Фрагмент текста:
◆ ◆ ◆ ◆ ◆ ◆ ◆

Однажды на гастролях в городе Скопле (это уже в Театре на Таганке) мы ехали на репетицию втроем — Анатолий Васильевич, я и актер Володя Щеблыкин, с которым мы тогда были дружны.
Бывает, чем люди ближе, тем больше у них претензий друг к другу. Это как бы претензии к себе самой. Уж коли ты с человеком дружишь, значит, он тебе по каким-то качествам подходит — это твой выбор. И если он «не совершенен» — вроде бы ты виноват: ты же его выбрал. Возникает замкнутый круг. И получается, что с тем человеком, который ближе, невольно, как я говорю, «охамеваешь». К этому человеку счет уже по мелочам — он должен быть во всем идеальным, ведь это твой выбор. Какой-то детский максимализм.
И вот Володя вдруг говорит: «Анатолий Васильевич, скажите ей, пожалуйста, — чего она меня шпыняет? Все время меня туркает, туркает, туркает! Где ты, говорит, тебя тут ждут, а ты черт-те где ходишь! А я тапочки относил! Искал женщину!» (Об этих тапочках я еще расскажу.)
Анатолий Васильевич ничего не понимает, поворачивается к нему и говорит, грустно так: «Ой, Володя, лучше уж пусть она вас пошпыняет. Потому что если она принимается грызть себя, то это страшная картина!» И мы начинаем хохотать.

◆ ◆ ◆ ◆ ◆ ◆ ◆

Фрагменты листинга:

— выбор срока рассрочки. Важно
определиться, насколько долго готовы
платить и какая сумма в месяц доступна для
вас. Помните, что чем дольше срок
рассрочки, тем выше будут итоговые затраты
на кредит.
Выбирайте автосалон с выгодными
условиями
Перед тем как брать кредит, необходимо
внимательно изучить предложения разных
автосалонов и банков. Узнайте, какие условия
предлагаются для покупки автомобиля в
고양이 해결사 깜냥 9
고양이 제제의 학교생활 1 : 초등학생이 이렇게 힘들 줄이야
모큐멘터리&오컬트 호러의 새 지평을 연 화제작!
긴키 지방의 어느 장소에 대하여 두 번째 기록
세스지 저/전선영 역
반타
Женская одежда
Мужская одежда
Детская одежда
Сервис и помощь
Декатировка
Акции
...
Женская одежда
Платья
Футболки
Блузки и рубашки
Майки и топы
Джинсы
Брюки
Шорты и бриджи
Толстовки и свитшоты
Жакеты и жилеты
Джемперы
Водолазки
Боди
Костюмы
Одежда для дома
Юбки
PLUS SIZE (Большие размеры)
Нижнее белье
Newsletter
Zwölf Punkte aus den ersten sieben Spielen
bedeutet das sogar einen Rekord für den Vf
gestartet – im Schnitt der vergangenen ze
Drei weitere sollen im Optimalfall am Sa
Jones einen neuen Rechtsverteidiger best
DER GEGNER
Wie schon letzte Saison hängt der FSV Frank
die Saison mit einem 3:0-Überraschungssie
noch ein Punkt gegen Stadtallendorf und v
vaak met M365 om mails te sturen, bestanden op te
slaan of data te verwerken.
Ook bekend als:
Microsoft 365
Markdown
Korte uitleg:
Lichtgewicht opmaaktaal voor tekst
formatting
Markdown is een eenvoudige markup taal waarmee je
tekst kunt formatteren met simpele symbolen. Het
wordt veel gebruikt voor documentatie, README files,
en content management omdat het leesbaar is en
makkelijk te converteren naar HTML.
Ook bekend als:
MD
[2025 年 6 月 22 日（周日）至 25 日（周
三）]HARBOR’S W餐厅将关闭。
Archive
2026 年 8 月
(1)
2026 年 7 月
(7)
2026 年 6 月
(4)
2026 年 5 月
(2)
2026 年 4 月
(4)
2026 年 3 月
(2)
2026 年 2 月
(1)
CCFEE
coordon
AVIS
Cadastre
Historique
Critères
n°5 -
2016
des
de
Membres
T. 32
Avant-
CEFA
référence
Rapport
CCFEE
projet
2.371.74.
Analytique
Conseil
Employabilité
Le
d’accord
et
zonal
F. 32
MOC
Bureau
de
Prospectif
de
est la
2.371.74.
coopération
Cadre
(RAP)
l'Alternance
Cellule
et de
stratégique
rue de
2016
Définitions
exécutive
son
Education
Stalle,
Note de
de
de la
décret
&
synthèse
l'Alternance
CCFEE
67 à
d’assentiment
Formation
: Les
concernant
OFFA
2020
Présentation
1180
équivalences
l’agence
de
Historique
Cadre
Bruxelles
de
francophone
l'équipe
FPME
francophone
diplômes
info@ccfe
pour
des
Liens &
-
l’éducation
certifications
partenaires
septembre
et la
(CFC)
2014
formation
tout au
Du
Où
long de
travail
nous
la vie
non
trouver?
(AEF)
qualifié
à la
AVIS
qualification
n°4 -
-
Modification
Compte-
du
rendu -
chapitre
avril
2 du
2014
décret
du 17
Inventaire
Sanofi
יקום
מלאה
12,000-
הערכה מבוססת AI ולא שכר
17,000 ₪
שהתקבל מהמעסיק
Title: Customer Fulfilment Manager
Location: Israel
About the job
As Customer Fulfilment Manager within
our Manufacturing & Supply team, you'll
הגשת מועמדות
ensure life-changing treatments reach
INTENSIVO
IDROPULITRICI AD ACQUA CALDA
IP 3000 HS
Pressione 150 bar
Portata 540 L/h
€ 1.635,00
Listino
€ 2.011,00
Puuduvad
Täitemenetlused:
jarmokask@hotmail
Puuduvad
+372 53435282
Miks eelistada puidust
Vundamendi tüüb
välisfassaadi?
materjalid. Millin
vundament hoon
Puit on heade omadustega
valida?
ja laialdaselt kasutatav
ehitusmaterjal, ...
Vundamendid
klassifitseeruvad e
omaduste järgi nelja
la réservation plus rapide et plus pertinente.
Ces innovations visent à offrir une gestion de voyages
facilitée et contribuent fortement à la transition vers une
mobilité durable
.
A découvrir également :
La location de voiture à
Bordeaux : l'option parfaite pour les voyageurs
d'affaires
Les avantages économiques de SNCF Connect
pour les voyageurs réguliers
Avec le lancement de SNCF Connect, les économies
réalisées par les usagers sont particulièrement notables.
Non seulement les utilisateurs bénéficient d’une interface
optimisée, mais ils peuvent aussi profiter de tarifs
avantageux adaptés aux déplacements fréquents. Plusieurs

◆ ◆ ◆ ◆ ◆ ◆ ◆

Задание:
Можете дословно переписать отрывок о гастролях в Скопле, всё начиная с «Бывает, чем люди» и вплоть до «Какой-то детский максимализм.»? Листинг взят из другого источника.

Выполненное задание:
Бывает, чем люди ближе, тем больше у них претензий друг к другу. Это как бы претензии к себе самой. Уж коли ты с человеком дружишь, значит, он тебе по каким-то качествам подходит — это твой выбор. И если он «не совершенен» — вроде бы ты виноват: ты же его выбрал. Возникает замкнутый круг. И получается, что с тем человеком, который ближе, невольно, как я говорю, «охамеваешь». К этому человеку счет уже по мелочам — он должен быть во всем идеальным, ведь это твой выбор. Какой-то детский максимализм.